- Exercise instructions:
Both the line with "Your Go-To source" and the line with "the resources and inviting the community to" in the records below must appear in the output, along with every line between them, exactly and with nothing added.

- Data provided:
══════

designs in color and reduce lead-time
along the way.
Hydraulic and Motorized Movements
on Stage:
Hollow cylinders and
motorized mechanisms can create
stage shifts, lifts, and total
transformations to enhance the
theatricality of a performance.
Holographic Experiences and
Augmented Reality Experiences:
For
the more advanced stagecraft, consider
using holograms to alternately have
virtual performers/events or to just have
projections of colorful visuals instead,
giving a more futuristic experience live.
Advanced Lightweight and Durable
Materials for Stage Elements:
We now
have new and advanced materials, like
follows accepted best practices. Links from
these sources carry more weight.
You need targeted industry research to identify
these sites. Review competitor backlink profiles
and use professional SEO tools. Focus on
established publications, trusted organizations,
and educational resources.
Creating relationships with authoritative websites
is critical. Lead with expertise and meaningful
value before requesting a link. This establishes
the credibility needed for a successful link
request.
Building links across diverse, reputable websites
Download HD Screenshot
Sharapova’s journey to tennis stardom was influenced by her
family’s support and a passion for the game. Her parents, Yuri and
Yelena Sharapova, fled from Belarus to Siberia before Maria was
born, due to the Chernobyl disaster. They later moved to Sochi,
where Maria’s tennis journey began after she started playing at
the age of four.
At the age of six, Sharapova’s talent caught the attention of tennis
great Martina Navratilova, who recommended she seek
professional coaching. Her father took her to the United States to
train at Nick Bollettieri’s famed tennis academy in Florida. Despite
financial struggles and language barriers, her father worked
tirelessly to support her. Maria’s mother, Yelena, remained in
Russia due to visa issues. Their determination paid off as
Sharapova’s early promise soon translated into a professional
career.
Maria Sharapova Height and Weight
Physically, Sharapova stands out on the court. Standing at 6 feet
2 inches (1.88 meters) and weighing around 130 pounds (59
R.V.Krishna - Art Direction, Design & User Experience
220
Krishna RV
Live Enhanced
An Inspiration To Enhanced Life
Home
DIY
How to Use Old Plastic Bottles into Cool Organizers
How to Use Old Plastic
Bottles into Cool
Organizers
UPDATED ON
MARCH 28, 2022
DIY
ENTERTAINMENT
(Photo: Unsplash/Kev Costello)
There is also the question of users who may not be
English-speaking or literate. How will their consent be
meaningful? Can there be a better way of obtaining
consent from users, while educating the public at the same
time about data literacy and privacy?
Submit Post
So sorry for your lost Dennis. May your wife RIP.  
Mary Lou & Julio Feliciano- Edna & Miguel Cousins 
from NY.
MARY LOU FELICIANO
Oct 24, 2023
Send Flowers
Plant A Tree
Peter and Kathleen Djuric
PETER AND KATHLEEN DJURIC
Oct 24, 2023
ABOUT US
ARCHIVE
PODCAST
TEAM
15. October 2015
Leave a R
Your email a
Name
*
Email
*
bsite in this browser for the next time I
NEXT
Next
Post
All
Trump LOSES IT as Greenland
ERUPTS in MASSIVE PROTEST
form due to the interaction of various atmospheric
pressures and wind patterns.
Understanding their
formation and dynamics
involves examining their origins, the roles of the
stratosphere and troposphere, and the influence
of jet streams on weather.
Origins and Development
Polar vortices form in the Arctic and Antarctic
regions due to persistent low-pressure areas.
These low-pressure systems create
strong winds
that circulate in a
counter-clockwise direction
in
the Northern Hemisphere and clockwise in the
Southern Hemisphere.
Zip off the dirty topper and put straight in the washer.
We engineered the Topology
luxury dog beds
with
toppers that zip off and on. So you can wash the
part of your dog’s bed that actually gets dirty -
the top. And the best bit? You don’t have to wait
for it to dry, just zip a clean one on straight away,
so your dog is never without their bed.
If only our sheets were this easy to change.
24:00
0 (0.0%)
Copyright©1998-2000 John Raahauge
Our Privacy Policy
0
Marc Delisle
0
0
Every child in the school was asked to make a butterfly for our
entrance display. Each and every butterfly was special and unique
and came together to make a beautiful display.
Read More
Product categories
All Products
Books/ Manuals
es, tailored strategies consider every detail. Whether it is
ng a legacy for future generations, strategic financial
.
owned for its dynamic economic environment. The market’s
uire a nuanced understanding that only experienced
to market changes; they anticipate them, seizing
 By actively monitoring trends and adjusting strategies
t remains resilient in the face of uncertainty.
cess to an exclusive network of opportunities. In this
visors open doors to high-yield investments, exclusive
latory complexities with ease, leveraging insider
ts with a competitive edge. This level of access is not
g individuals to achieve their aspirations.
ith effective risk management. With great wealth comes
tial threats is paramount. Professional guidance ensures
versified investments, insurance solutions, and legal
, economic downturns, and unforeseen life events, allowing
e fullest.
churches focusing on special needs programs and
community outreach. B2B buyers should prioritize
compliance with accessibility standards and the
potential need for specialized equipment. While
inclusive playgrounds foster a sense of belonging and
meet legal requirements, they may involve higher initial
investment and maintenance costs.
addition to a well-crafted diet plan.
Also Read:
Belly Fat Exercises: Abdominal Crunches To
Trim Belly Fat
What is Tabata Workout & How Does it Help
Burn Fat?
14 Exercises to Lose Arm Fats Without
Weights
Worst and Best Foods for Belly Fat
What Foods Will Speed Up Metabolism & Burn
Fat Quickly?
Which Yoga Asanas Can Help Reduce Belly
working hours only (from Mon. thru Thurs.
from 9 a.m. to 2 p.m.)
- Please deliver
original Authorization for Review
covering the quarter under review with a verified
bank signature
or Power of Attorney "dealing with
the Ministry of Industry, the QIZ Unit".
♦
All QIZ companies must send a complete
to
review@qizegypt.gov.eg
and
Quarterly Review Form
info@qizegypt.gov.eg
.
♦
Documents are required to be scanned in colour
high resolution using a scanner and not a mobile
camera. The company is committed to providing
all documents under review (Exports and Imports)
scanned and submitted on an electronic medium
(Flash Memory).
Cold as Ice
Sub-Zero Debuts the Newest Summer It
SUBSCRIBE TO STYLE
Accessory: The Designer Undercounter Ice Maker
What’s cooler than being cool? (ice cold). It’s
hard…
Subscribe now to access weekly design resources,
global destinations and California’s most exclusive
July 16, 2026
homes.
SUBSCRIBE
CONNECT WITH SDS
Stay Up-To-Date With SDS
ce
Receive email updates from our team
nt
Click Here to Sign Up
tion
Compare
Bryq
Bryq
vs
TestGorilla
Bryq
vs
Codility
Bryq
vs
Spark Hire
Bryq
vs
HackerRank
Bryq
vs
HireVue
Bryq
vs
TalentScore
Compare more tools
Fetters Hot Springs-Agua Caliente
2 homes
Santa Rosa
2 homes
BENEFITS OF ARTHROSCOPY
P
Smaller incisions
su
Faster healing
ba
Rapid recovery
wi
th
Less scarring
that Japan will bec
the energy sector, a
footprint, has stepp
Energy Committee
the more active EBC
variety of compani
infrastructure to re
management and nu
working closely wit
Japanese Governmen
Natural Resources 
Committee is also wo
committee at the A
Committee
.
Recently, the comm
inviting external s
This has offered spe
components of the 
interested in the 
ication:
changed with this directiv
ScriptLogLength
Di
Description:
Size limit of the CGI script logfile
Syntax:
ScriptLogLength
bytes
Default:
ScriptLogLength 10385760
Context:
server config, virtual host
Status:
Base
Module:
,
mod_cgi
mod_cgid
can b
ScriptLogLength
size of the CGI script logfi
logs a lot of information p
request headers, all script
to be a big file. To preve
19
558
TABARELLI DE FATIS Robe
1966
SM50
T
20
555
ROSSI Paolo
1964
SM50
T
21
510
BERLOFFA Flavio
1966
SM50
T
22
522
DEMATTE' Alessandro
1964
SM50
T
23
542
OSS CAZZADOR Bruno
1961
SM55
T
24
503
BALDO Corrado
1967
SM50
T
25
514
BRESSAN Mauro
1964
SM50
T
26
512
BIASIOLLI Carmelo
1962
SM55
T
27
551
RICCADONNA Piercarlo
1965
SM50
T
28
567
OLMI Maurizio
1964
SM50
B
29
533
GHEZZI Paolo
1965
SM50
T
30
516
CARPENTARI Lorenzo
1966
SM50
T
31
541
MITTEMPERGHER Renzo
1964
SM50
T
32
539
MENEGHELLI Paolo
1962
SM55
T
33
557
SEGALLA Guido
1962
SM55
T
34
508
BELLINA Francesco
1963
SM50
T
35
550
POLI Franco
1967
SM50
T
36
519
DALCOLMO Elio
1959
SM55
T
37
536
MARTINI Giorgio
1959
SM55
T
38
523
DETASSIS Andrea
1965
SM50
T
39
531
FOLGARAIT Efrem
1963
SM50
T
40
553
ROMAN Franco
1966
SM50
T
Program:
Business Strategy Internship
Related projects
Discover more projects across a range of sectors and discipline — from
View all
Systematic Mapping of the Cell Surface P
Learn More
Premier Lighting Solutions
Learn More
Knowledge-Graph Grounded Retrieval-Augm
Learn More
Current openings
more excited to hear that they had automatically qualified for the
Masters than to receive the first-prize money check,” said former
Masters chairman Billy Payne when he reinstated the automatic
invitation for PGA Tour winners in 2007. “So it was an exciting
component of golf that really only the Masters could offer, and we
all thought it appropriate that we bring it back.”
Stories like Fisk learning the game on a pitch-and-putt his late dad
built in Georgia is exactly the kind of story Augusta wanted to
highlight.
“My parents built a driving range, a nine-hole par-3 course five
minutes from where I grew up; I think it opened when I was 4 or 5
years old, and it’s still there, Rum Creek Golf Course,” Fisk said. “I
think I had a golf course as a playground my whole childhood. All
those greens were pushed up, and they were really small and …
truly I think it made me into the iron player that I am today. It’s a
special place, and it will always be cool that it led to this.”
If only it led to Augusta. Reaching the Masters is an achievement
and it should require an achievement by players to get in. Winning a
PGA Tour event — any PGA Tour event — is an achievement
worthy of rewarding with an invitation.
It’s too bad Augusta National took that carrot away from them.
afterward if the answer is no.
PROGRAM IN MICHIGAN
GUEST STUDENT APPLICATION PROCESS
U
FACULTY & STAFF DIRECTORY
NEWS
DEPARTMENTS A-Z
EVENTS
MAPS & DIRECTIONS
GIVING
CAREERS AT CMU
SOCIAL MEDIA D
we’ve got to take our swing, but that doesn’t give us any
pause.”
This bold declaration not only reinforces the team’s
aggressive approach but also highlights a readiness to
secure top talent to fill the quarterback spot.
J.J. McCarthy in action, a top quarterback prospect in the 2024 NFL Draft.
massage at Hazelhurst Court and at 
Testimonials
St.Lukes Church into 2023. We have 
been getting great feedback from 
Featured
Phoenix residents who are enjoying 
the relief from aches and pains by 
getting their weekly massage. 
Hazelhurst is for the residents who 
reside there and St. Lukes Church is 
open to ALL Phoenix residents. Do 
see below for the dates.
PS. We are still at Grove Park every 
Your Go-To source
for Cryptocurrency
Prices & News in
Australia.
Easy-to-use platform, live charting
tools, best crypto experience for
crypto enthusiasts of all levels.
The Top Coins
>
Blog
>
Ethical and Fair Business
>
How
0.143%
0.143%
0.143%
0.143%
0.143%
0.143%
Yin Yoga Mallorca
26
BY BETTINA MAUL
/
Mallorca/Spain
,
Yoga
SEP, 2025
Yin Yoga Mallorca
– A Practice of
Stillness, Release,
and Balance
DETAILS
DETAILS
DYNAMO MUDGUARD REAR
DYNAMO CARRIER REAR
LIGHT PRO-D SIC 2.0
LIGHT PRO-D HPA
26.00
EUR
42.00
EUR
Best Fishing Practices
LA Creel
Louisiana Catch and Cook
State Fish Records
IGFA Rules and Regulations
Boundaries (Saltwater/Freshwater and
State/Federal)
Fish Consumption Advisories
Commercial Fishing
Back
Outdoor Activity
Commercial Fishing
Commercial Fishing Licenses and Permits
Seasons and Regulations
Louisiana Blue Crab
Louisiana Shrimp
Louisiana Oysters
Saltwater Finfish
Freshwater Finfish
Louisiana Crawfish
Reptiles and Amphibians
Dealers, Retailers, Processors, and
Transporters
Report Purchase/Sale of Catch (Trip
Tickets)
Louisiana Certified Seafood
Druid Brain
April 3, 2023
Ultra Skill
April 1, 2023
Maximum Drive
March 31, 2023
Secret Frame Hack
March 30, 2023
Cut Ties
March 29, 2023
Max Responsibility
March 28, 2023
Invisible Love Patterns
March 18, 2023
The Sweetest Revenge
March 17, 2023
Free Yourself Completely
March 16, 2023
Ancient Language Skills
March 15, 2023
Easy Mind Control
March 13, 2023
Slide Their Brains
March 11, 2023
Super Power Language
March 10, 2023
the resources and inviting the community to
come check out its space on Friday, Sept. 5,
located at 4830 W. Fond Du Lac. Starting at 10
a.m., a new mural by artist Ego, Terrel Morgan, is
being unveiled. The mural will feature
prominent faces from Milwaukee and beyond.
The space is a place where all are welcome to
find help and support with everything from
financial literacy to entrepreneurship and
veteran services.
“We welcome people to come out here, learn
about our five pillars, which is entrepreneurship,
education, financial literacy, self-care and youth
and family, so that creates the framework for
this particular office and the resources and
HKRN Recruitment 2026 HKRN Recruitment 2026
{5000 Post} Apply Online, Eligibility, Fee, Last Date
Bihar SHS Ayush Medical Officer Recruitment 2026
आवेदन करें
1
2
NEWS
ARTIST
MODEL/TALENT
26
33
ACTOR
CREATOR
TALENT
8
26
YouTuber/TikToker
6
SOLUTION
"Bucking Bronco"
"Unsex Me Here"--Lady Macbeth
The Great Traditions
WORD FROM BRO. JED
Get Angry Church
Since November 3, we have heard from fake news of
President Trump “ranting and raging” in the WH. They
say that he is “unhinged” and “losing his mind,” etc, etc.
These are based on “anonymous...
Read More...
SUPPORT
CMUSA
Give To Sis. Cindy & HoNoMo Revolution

══════

- Exercise answer:
Your Go-To source
for Cryptocurrency
Prices & News in
Australia.
Easy-to-use platform, live charting
tools, best crypto experience for
crypto enthusiasts of all levels.
The Top Coins
>
Blog
>
Ethical and Fair Business
>
How
0.143%
0.143%
0.143%
0.143%
0.143%
0.143%
Yin Yoga Mallorca
26
BY BETTINA MAUL
/
Mallorca/Spain
,
Yoga
SEP, 2025
Yin Yoga Mallorca
– A Practice of
Stillness, Release,
and Balance
DETAILS
DETAILS
DYNAMO MUDGUARD REAR
DYNAMO CARRIER REAR
LIGHT PRO-D SIC 2.0
LIGHT PRO-D HPA
26.00
EUR
42.00
EUR
Best Fishing Practices
LA Creel
Louisiana Catch and Cook
State Fish Records
IGFA Rules and Regulations
Boundaries (Saltwater/Freshwater and
State/Federal)
Fish Consumption Advisories
Commercial Fishing
Back
Outdoor Activity
Commercial Fishing
Commercial Fishing Licenses and Permits
Seasons and Regulations
Louisiana Blue Crab
Louisiana Shrimp
Louisiana Oysters
Saltwater Finfish
Freshwater Finfish
Louisiana Crawfish
Reptiles and Amphibians
Dealers, Retailers, Processors, and
Transporters
Report Purchase/Sale of Catch (Trip
Tickets)
Louisiana Certified Seafood
Druid Brain
April 3, 2023
Ultra Skill
April 1, 2023
Maximum Drive
March 31, 2023
Secret Frame Hack
March 30, 2023
Cut Ties
March 29, 2023
Max Responsibility
March 28, 2023
Invisible Love Patterns
March 18, 2023
The Sweetest Revenge
March 17, 2023
Free Yourself Completely
March 16, 2023
Ancient Language Skills
March 15, 2023
Easy Mind Control
March 13, 2023
Slide Their Brains
March 11, 2023
Super Power Language
March 10, 2023
the resources and inviting the community to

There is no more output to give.